_TASK PROMPT_. Transcribe the data that follows without changing a word, and omit the pictures.
[[ EXERCISE DATA, beginning ]]
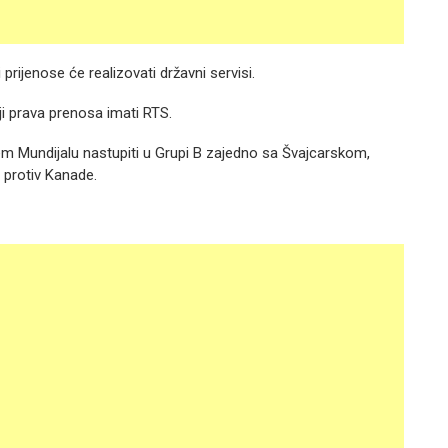
 prijenose će realizovati državni servisi.
ji prava prenosa imati RTS.
 Mundijalu nastupiti u Grupi B zajedno sa Švajcarskom,
 protiv Kanade.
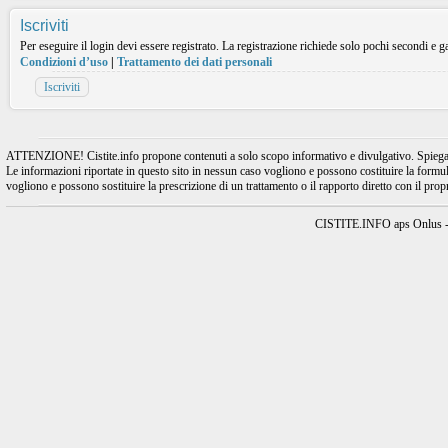
Iscriviti
Per eseguire il login devi essere registrato. La registrazione richiede solo pochi secondi e ga
Condizioni d’uso
|
Trattamento dei dati personali
Iscriviti
ATTENZIONE! Cistite.info propone contenuti a solo scopo informativo e divulgativo. Spiegando l
Le informazioni riportate in questo sito in nessun caso vogliono e possono costituire la formulaz
vogliono e possono sostituire la prescrizione di un trattamento o il rapporto diretto con il pro
CISTITE.INFO aps Onlus - A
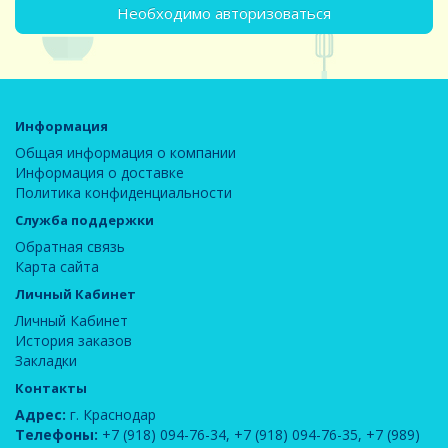
Необходимо авторизоваться
Информация
Общая информация о компании
Информация о доставке
Политика конфиденциальности
Служба поддержки
Обратная связь
Карта сайта
Личный Кабинет
Личный Кабинет
История заказов
Закладки
Контакты
Адрес:
г. Краснодар
Телефоны:
+7 (918) 094-76-34
,
+7 (918) 094-76-35
,
+7 (989)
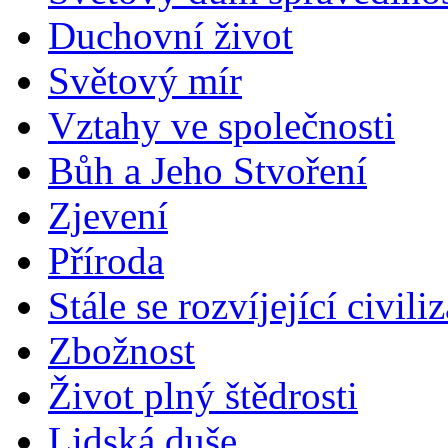
Duchovní život
Světový mír
Vztahy ve společnosti
Bůh a Jeho Stvoření
Zjevení
Příroda
Stále se rozvíjející civili
Zbožnost
Život plný štědrosti
Lidská duše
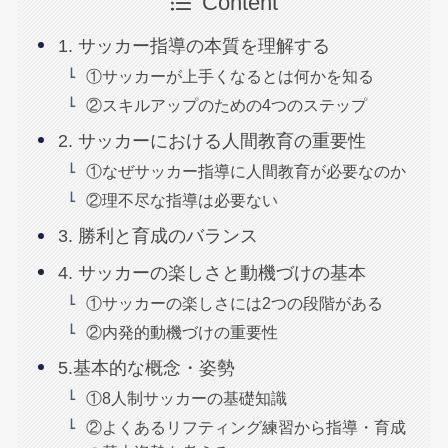
Content
1. サッカー指導の本質を理解する
①サッカーが上手くなるとは何かを知る
②スキルアップのための4つのステップ
2. サッカーにおける人間教育の重要性
①なぜサッカー指導に人間教育が必要なのか
②理不尽な指導は必要ない
3. 勝利と育成のバランス
4. サッカーの楽しさと動機づけの基本
①サッカーの楽しさには2つの段階がある
②内発的動機づけの重要性
5.基本的な概念・姿勢
①8人制サッカーの基礎知識
②よくあるリフティング練習から指導・育成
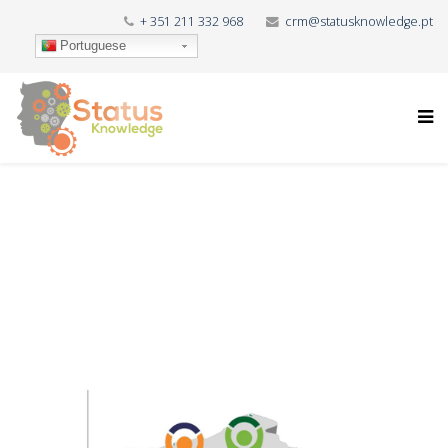
+ 351 211 332 968
crm@statusknowledge.pt
Portuguese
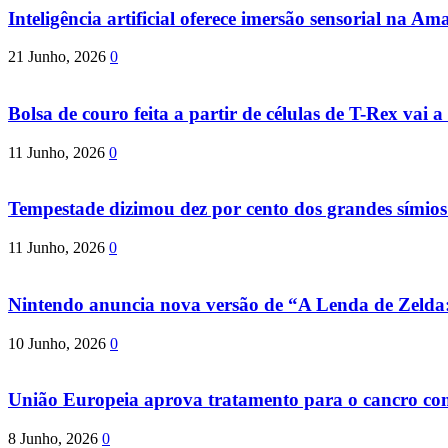
Inteligência artificial oferece imersão sensorial na Am
21 Junho, 2026
0
Bolsa de couro feita a partir de células de T-Rex vai a 
11 Junho, 2026
0
Tempestade dizimou dez por cento dos grandes símio
11 Junho, 2026
0
Nintendo anuncia nova versão de “A Lenda de Zeld
10 Junho, 2026
0
União Europeia aprova tratamento para o cancro com 
8 Junho, 2026
0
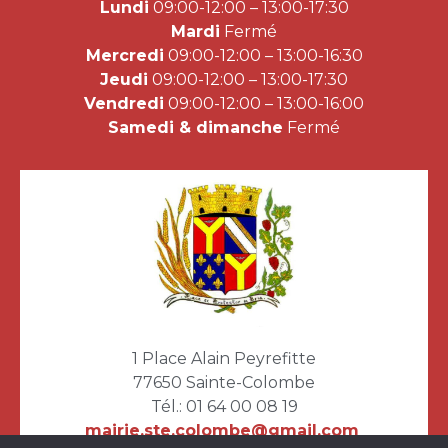
Lundi
09:00-12:00 – 13:00-17:30
Mardi
Fermé
Mercredi
09:00-12:00 – 13:00-16:30
Jeudi
09:00-12:00 – 13:00-17:30
Vendredi
09:00-12:00 – 13:00-16:00
Samedi & dimanche
Fermé
1 Place Alain Peyrefitte
77650 Sainte-Colombe
Tél.:
01 64 00 08 19
mairie.ste.colombe@gmail.com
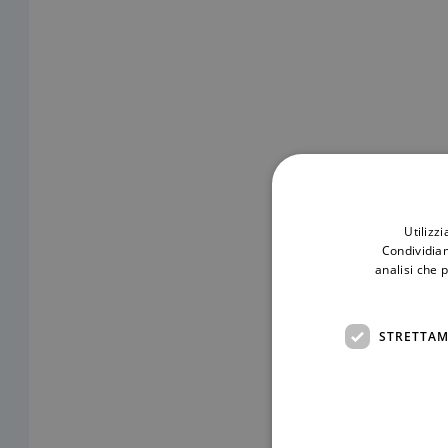
Utilizz
Condividiam
analisi che 
STRETTAM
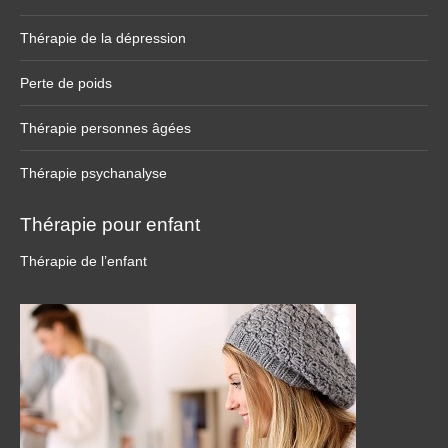
Thérapie de la dépression
Perte de poids
Thérapie personnes âgées
Thérapie psychanalyse
Thérapie pour enfant
Thérapie de l’enfant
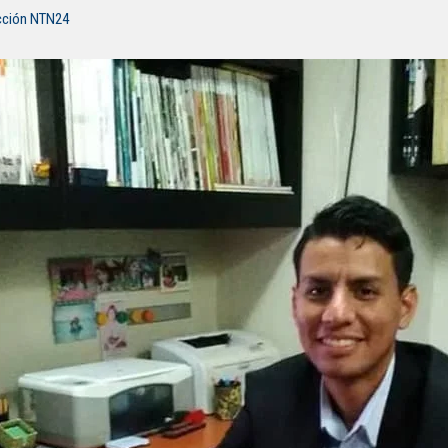
cción NTN24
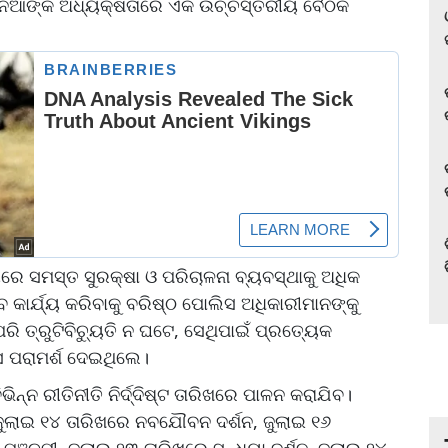
ୁରାନିଆଙ୍କ ଅଧ୍ୟକ୍ଷତାରେ ଏକ ଉଚ୍ଚସ୍ତରୀୟ ବୈଠକ
ରେ ସମସ୍ତ ସୁରକ୍ଷା ଓ ପରିଚାଳନା ବ୍ୟବସ୍ଥାକୁ ଅଧିକ
େ କାର୍ଯ୍ୟ କରିବାକୁ ବରିଷ୍ଠ ପୋଲିସ ଅଧିକାରୀମାନଙ୍କୁ
ରି ତ୍ରୁଟିବିଚ୍ୟୁତି ନ ଘଟେ, ସେଥିପାଇଁ ପ୍ରତ୍ୟେକ
େ ପରାମର୍ଶ ଦେଇଥିଲେ।
ନ୍ନ ରୀତିନୀତି ନିର୍ଦ୍ଦିଷ୍ଟ ତାରିଖରେ ପାଳନ କରାଯିବ।
, ଜୁଲାଇ ୧୪ ତାରିଖରେ ନବଯୌବନ ଦର୍ଶନ, ଜୁଲାଇ ୧୬
ପଞ୍ଚମୀ, ଜୁଲାଇ ୨୩ ତାରିଖରେ ସନ୍ଧ୍ୟା ଦର୍ଶନ, ଜୁଲାଇ ୨୪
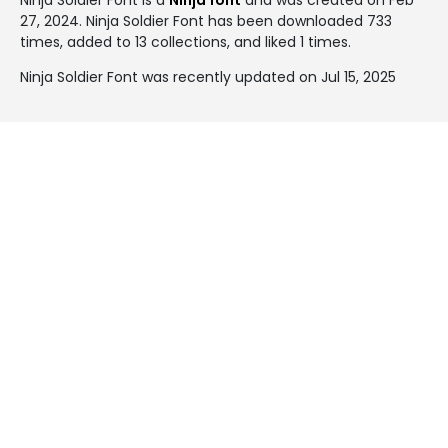
27, 2024
. Ninja Soldier Font has been downloaded 733
times, added to 13 collections, and liked 1 times.
Ninja Soldier Font was recently updated on Jul 15, 2025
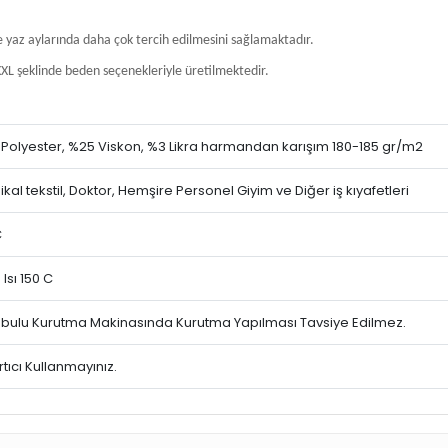
e yaz aylarında daha çok tercih edilmesini sağlamaktadır.
XL şeklinde beden seçenekleriyle üretilmektedir.
Polyester, %25 Viskon, %3 Likra harmandan karışım 180-185 gr/m2
kal tekstil, Doktor, Hemşire Personel Giyim ve Diğer iş kıyafetleri
C
 Isı 150 C
ulu Kurutma Makinasında Kurutma Yapılması Tavsiye Edilmez.
tıcı Kullanmayınız.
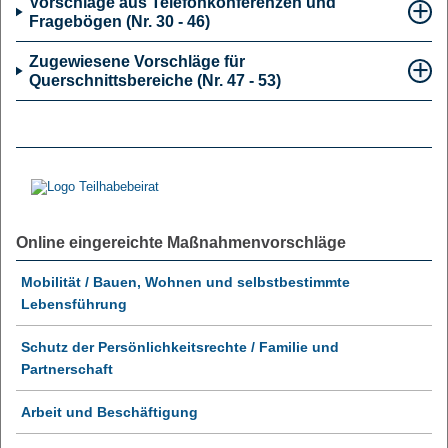
Vorschläge aus Telefonkonferenzen und
Fragebögen (Nr. 30 - 46)
Zugewiesene Vorschläge für
Querschnittsbereiche (Nr. 47 - 53)
Online eingereichte Maßnahmenvorschläge
Mobilität / Bauen, Wohnen und selbstbestimmte
Lebensführung
Schutz der Persönlichkeitsrechte / Familie und
Partnerschaft
Arbeit und Beschäftigung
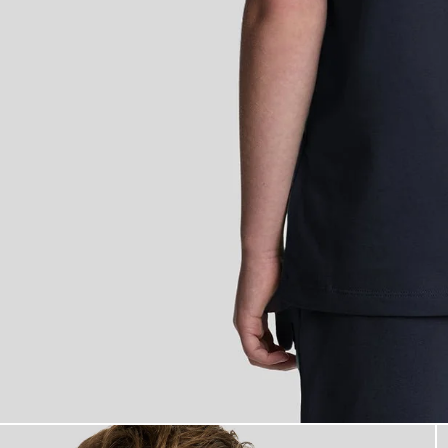
Jongen draagt een katoenen T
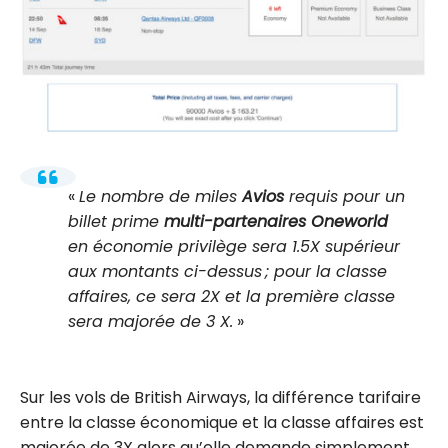
Le nombre de miles
Avios
requis pour un
billet prime
multi-partenaires Oneworld
en économie privilège sera 1.5X supérieur
aux montants ci-dessus ; pour la classe
affaires, ce sera 2X et la première classe
sera majorée de 3 X.
Sur les vols de British Airways, la différence tarifaire
entre la classe économique et la classe affaires est
majorée de 3X alors qu’elle demande simplement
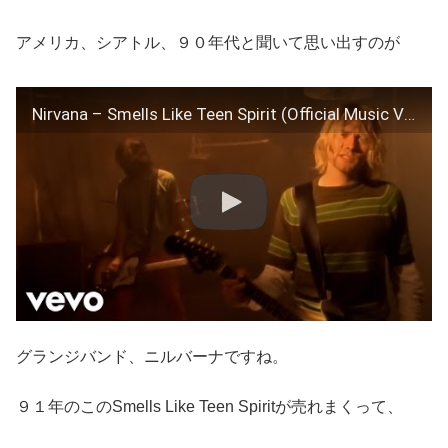
アメリカ、シアトル、９０年代と聞いて思い出すのが
Nirvana – Smells Like Teen Spirit (Official Music Video)
グランジバンド、ニルバーナですね。
９１年のこのSmells Like Teen Spiritが売れまくって、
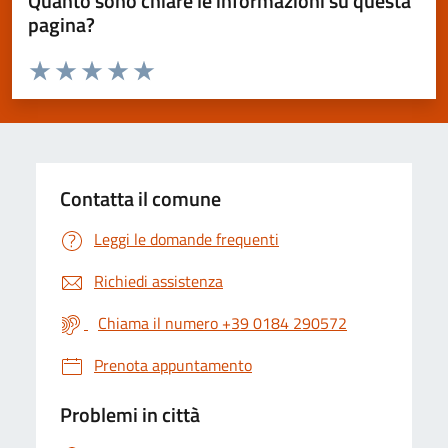
Quanto sono chiare le informazioni su questa
pagina?
Valuta da 1 a 5 stelle la pagina
Valuta 1 stelle su 5
Valuta 2 stelle su 5
Valuta 3 stelle su 5
Valuta 4 stelle su 5
Valuta 5 stelle su 5
Contatta il comune
Leggi le domande frequenti
Richiedi assistenza
Chiama il numero +39 0184 290572
Prenota appuntamento
Problemi in città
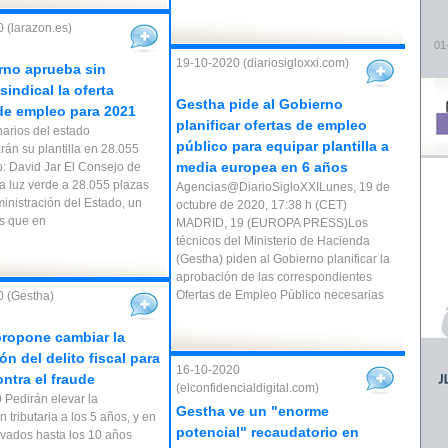
 (larazon.es)
01
19-10-2020 (diariosigloxxi.com)
rno aprueba sin
sindical la oferta
Gestha pide al Gobierno
de empleo para 2021
planificar ofertas de empleo
narios del estado
público para equipar plantilla a
rán su plantilla en 28.055
media europea en 6 años
o: David Jar El Consejo de
da luz verde a 28.055 plazas
Agencias@DiarioSigloXXILunes, 19 de
ministración del Estado, un
octubre de 2020, 17:38 h (CET)
 que en
MADRID, 19 (EUROPA PRESS)Los
técnicos del Ministerio de Hacienda
(Gestha) piden al Gobierno planificar la
aprobación de las correspondientes
Ofertas de Empleo Público necesarias
 (Gestha)
ropone cambiar la
ión del delito fiscal para
16-10-2020
ontra el fraude
(elconfidencialdigital.com)
 Pedirán elevar la
Gestha ve un "enorme
n tributaria a los 5 años, y en
potencial" recaudatorio en
vados hasta los 10 años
[[ EXERCISE DATA, end ]]
_SOLVED EXERCISE_.
 prijenose će realizovati državni servisi.
ji prava prenosa imati RTS.
 Mundijalu nastupiti u Grupi B zajedno sa Švajcarskom,
 protiv Kanade.
Iscriviti
Per eseguire il login devi essere registrato. La registrazione richiede solo pochi secondi e ga
Condizioni d’uso
|
Trattamento dei dati personali
Iscriviti
ATTENZIONE! Cistite.info propone contenuti a solo scopo informativo e divulgativo. Spiegando l
Le informazioni riportate in questo sito in nessun caso vogliono e possono costituire la formulaz
vogliono e possono sostituire la prescrizione di un trattamento o il rapporto diretto con il pro
CISTITE.INFO aps Onlus - A
Необходимо авторизоваться
Информация
Общая информация о компании
Информация о доставке
Политика конфиденциальности
Служба поддержки
Обратная связь
Карта сайта
Личный Кабинет
Личный Кабинет
История заказов
Закладки
Контакты
Адрес:
г. Краснодар
Телефоны:
+7 (918) 094-76-34
,
+7 (918) 094-76-35
,
+7 (989)
Duchovní život
Světový mír
Vztahy ve společnosti
Bůh a Jeho Stvoření
Zjevení
Příroda
Stále se rozvíjející civili
Zbožnost
Život plný štědrosti
Lidská duše
Content
1. サッカー指導の本質を理解する
①サッカーが上手くなるとは何かを知る
②スキルアップのための4つのステップ
2. サッカーにおける人間教育の重要性
①なぜサッカー指導に人間教育が必要なのか
②理不尽な指導は必要ない
3. 勝利と育成のバランス
4. サッカーの楽しさと動機づけの基本
①サッカーの楽しさには2つの段階がある
②内発的動機づけの重要性
5.基本的な概念・姿勢
①8人制サッカーの基礎知識
②よくあるリフティング練習から指導・育成
+ 351 211 332 968
crm@statusknowledge.pt
Portuguese
Inteligência artificial oferece imersão sensorial na Am
21 Junho, 2026
0
Bolsa de couro feita a partir de células de T-Rex vai a 
11 Junho, 2026
0
Tempestade dizimou dez por cento dos grandes símio
11 Junho, 2026
0
Nintendo anuncia nova versão de “A Lenda de Zeld
10 Junho, 2026
0
União Europeia aprova tratamento para o cancro com 
8 Junho, 2026
0
Lundi
09:00-12:00 – 13:00-17:30
Mardi
Fermé
Mercredi
09:00-12:00 – 13:00-16:30
Jeudi
09:00-12:00 – 13:00-17:30
Vendredi
09:00-12:00 – 13:00-16:00
Samedi & dimanche
Fermé
1 Place Alain Peyrefitte
77650 Sainte-Colombe
Tél.:
01 64 00 08 19
mairie.ste.colombe@gmail.com
Utilizz
Condividiam
analisi che 
STRETTAM
Thérapie de la dépression
Perte de poids
Thérapie personnes âgées
Thérapie psychanalyse
Thérapie pour enfant
Thérapie de l’enfant
cción NTN24
ୁରାନିଆଙ୍କ ଅଧ୍ୟକ୍ଷତାରେ ଏକ ଉଚ୍ଚସ୍ତରୀୟ ବୈଠକ
ରେ ସମସ୍ତ ସୁରକ୍ଷା ଓ ପରିଚାଳନା ବ୍ୟବସ୍ଥାକୁ ଅଧିକ
େ କାର୍ଯ୍ୟ କରିବାକୁ ବରିଷ୍ଠ ପୋଲିସ ଅଧିକାରୀମାନଙ୍କୁ
ରି ତ୍ରୁଟିବିଚ୍ୟୁତି ନ ଘଟେ, ସେଥିପାଇଁ ପ୍ରତ୍ୟେକ
େ ପରାମର୍ଶ ଦେଇଥିଲେ।
ନ୍ନ ରୀତିନୀତି ନିର୍ଦ୍ଦିଷ୍ଟ ତାରିଖରେ ପାଳନ କରାଯିବ।
, ଜୁଲାଇ ୧୪ ତାରିଖରେ ନବଯୌବନ ଦର୍ଶନ, ଜୁଲାଇ ୧୬
ପଞ୍ଚମୀ, ଜୁଲାଇ ୨୩ ତାରିଖରେ ସନ୍ଧ୍ୟା ଦର୍ଶନ, ଜୁଲାଇ ୨୪
27, 2024
. Ninja Soldier Font has been downloaded 733
times, added to 13 collections, and liked 1 times.
Ninja Soldier Font was recently updated on Jul 15, 2025
e yaz aylarında daha çok tercih edilmesini sağlamaktadır.
XL şeklinde beden seçenekleriyle üretilmektedir.
Polyester, %25 Viskon, %3 Likra harmandan karışım 180-185 gr/m2
kal tekstil, Doktor, Hemşire Personel Giyim ve Diğer iş kıyafetleri
C
 Isı 150 C
ulu Kurutma Makinasında Kurutma Yapılması Tavsiye Edilmez.
tıcı Kullanmayınız.
Vorschläge aus Telefonkonferenzen und
Fragebögen (Nr. 30 - 46)
Zugewiesene Vorschläge für
Querschnittsbereiche (Nr. 47 - 53)
Online eingereichte Maßnahmenvorschläge
Mobilität / Bauen, Wohnen und selbstbestimmte
Lebensführung
Schutz der Persönlichkeitsrechte / Familie und
Partnerschaft
Arbeit und Beschäftigung
Jongen draagt een katoenen T
Le nombre de miles
Avios
requis pour un
billet prime
multi-partenaires Oneworld
en économie privilège sera 1.5X supérieur
aux montants ci-dessus ; pour la classe
affaires, ce sera 2X et la première classe
sera majorée de 3 X.
Sur les vols de British Airways, la différence tarifaire
entre la classe économique et la classe affaires est
majorée de 3X alors qu’elle demande simplement
アメリカ、シアトル、９０年代と聞いて思い出すのが
Nirvana – Smells Like Teen Spirit (Official Music Video)
グランジバンド、ニルバーナですね。
９１年のこのSmells Like Teen Spiritが売れまくって、
Quanto sono chiare le informazioni su questa
pagina?
Valuta da 1 a 5 stelle la pagina
Valuta 1 stelle su 5
Valuta 2 stelle su 5
Valuta 3 stelle su 5
Valuta 4 stelle su 5
Valuta 5 stelle su 5
Contatta il comune
Leggi le domande frequenti
Richiedi assistenza
Chiama il numero +39 0184 290572
Prenota appuntamento
Problemi in città
 (larazon.es)
01
19-10-2020 (diariosigloxxi.com)
rno aprueba sin
sindical la oferta
Gestha pide al Gobierno
de empleo para 2021
planificar ofertas de empleo
narios del estado
público para equipar plantilla a
rán su plantilla en 28.055
media europea en 6 años
o: David Jar El Consejo de
da luz verde a 28.055 plazas
Agencias@DiarioSigloXXILunes, 19 de
ministración del Estado, un
octubre de 2020, 17:38 h (CET)
 que en
MADRID, 19 (EUROPA PRESS)Los
técnicos del Ministerio de Hacienda
(Gestha) piden al Gobierno planificar la
aprobación de las correspondientes
Ofertas de Empleo Público necesarias
 (Gestha)
ropone cambiar la
ión del delito fiscal para
16-10-2020
ontra el fraude
(elconfidencialdigital.com)
 Pedirán elevar la
Gestha ve un "enorme
n tributaria a los 5 años, y en
potencial" recaudatorio en
vados hasta los 10 años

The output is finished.